- [TEXT EXCERPT]:
-=-=-=-=-
The client is a lightweight handle on all the engines of a cluster:


In [8]:
clients = parallel.Client(profile='default')
print(len(clients))


4

Views

Views provide the fundamental ways of accessing the clients. There are two types of views:

Direct View

A direct view allows direct execution of a command on all the engines:


In [9]:
clients.block = True
dview = clients.direct_view()
dview.block = True
print(dview)


<DirectView all>

In [10]:
dview.apply(sum, [1, 2, 3])


Out[10]:
[6, 6, 6, 6]

You can also obtain a Direct view by slicing the Clients object:


In [11]:
clients[::2]


Out[11]:
<DirectView [0, 2]>

In [12]:
clients[::2].apply(sum, [1, 2, 3])


Out[12]:
[6, 6]

Load Balanced View

A load balanced view allows execution of a command on any one engine. Which engine is used is up to the scheduler:


In [13]:
lview = clients.load_balanced_view()
print(lview)


<LoadBalancedView None>

In [14]:
lview.apply(sum, [1, 2, 3])


Out[14]:
6

Introspection: looking at the Process ID

One way to introspect what's going on is to get the Process ID of the engines. This gives a unique label of any running process on your computer. If you have a cluster running on multiple computers, you can also print the hostname to see which host each cluster is running on:


In [15]:
import os
import socket
print(os.getpid())
-=-=-=-=-
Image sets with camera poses
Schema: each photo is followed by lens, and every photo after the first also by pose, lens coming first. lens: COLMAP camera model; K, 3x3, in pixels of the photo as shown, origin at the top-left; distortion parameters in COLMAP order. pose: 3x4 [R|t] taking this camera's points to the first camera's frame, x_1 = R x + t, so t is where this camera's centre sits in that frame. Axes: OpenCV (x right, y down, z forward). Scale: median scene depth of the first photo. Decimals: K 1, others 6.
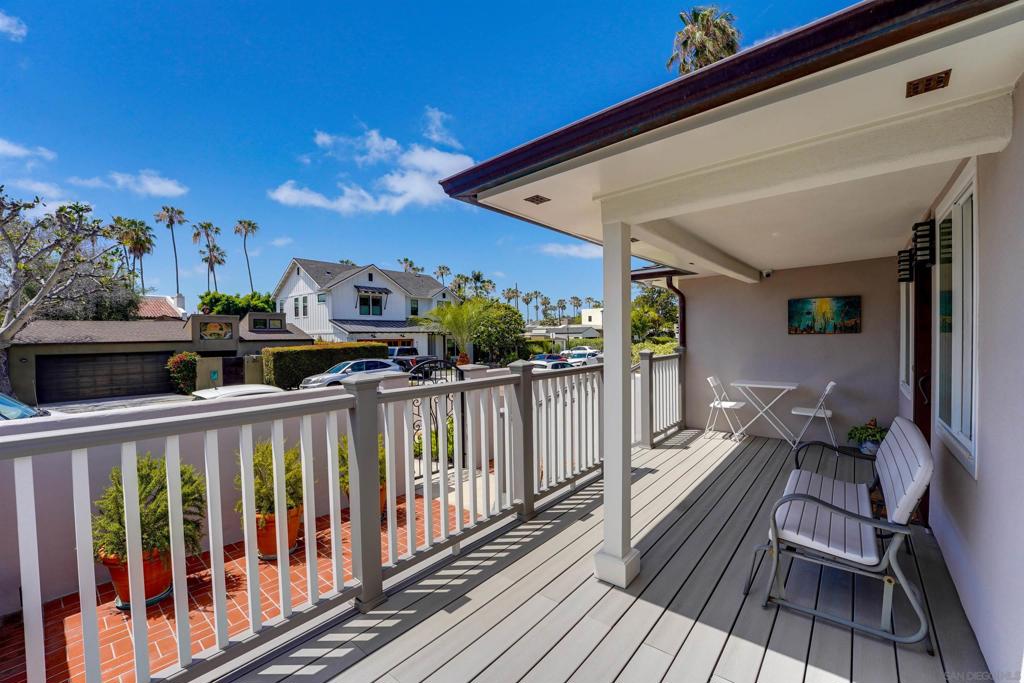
lens RADIAL K [[417.5, 0, 508.4], [0, 417.5, 344.1], [0, 0, 1]] dist [-0.029826, 0.004588]
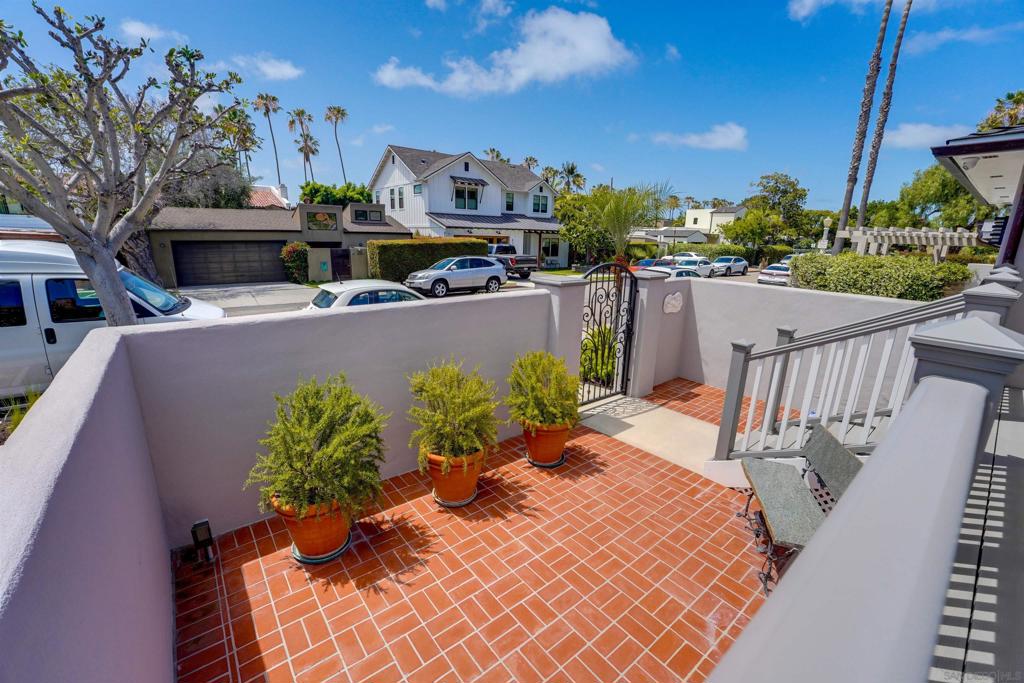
lens RADIAL K [[417.5, 0, 508.4], [0, 417.5, 344.1], [0, 0, 1]] dist [-0.029826, 0.004588]
pose [[0.981225, 0.081551, -0.174777, -0.063808], [-0.038564, 0.970865, 0.236502, 0.002193], [0.188972, -0.225321, 0.955782, 0.056007]]
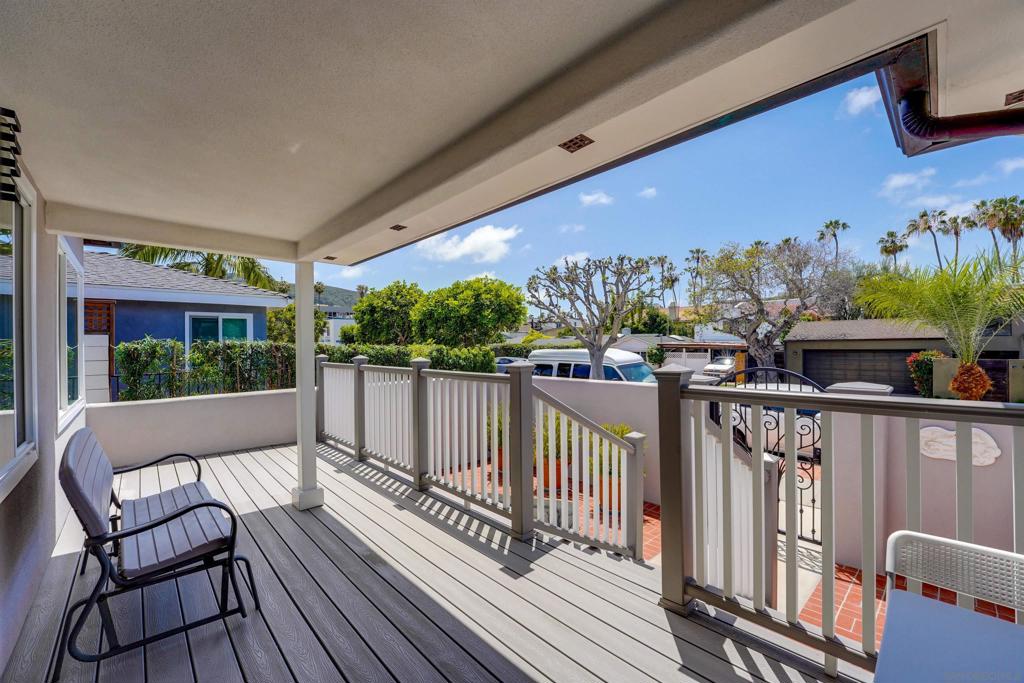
lens RADIAL K [[406.7, 0, 516.5], [0, 406.7, 380.6], [0, 0, 1]] dist [-0.000179, 0.000028]
pose [[-0.106425, 0.104668, -0.988796, 0.154376], [-0.005654, 0.994364, 0.105866, -0.003939], [0.994305, 0.016858, -0.105234, 0.185018]]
-=-=-=-=-
- [LIST OF TASKS]:
#1 Answer each question from the excerpt on cluster views.
(a) What number is printed for the length of the client?
(b) What is returned when the client object is sliced with [::2]?
(c) In a load balanced view, what determines which engine runs the command?
#2 Write out the passage of the excerpt on cluster views between "Views provide the" and "print(dview)", inclusive.

- [ANSWERS FOR THE EXERCISE]:
#1
(a) 4
(b) <DirectView [0, 2]>
(c) The scheduler

#2
Views provide the fundamental ways of accessing the clients. There are two types of views:

Direct View

A direct view allows direct execution of a command on all the engines:


In [9]:
clients.block = True
dview = clients.direct_view()
dview.block = True
print(dview)